Though Mahler often used words with music, as did Verdi, Mozart
and others in opera and other genres of music, the first four
movements of this 2nd symphony carry their wordless meaning into
the last movement. There's also Mendelssohn, who composed "Songs
Without Words" (for piano), and whose 5th Symphony concludes
with the powerful "Mighty Fortress" (Ein feste Burg)
musical theme borrowed wordless from Martin Luther. There is not
only the 9th Symphony from Beethoven which in its last movement
adds to the orchestra chorus and soloists singing Schillers
Ode to Joy, but also his other 8 which carry their meaning
wholly in musical terms without words. Even Beethoven's 6th Symphony
("Pastoral") is not "program music," as if
it could not stand on its own apart from nature. If words could
tell it all, so to speak, we would not need music. Most symphonic
scores require no words to be sung or spoken to convey their meaning,
and that meaning again and again is penetratingly spiritual.

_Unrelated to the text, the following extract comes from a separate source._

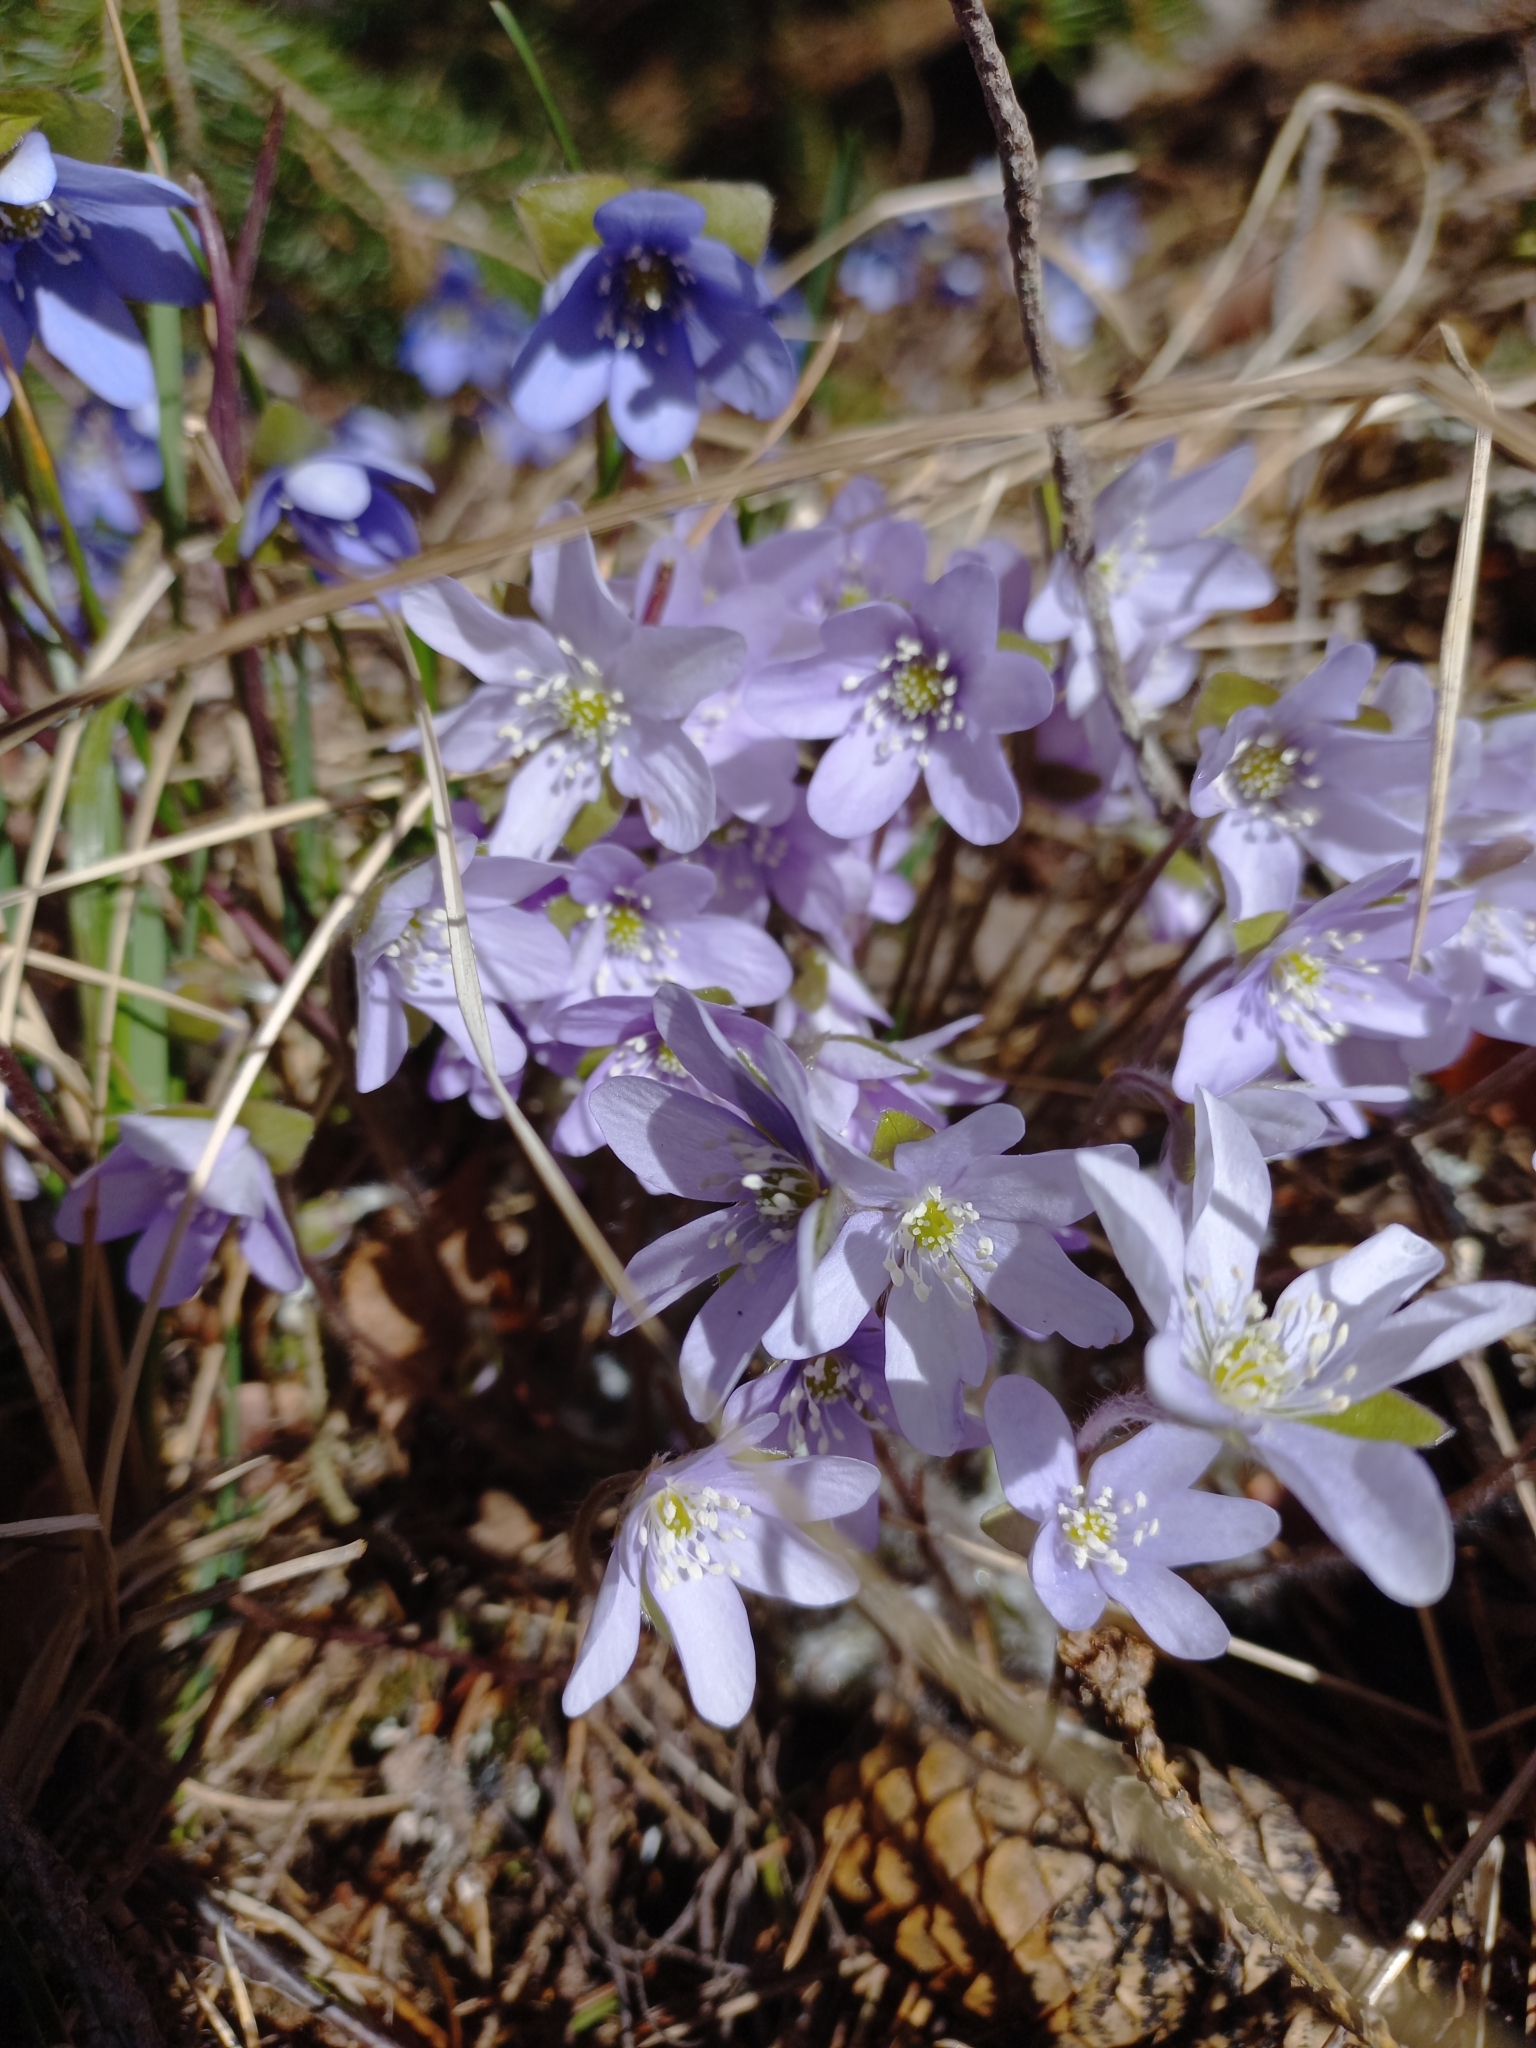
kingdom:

The Spirit, like the wind (Greek word pneuma in both
cases), "blows where it chooses, and you hear the sound of
it" (John 3:8). A space that was built for multiple uses
may nonetheless become a place of sacred illumination, depending
in part on what we bring to it, the quality of the time we live
within it, and what the artist-performers bring into it. Not only
in intense climactic moments, but also in the largo and pianissimo
moments, such as a heartrendingly beautiful flute solo near the
close of Brahms' First Symphony the Spirit may be made known
whether the composer did or did not so intend.
We meet the Holy, the Other, not only in scripture (sola
scriptura?) and not only in nature (John Calvin's theatrum
gloriae dei) but also "anywhere any time...," including
in Orchestra Hall. There the sacred has claimed us by the thousands
for 36 years and more, for renovation is coming to this
great place. Under the masterful inspired leadership of maestro
Osmo Vanska the Minnesota Orchestra is now in the top rank of
orchestras across the world. For the kinds of sacred experiences
I mention here we are indebted to Orchestra Hall and the expert
dedication of those who labor there for us.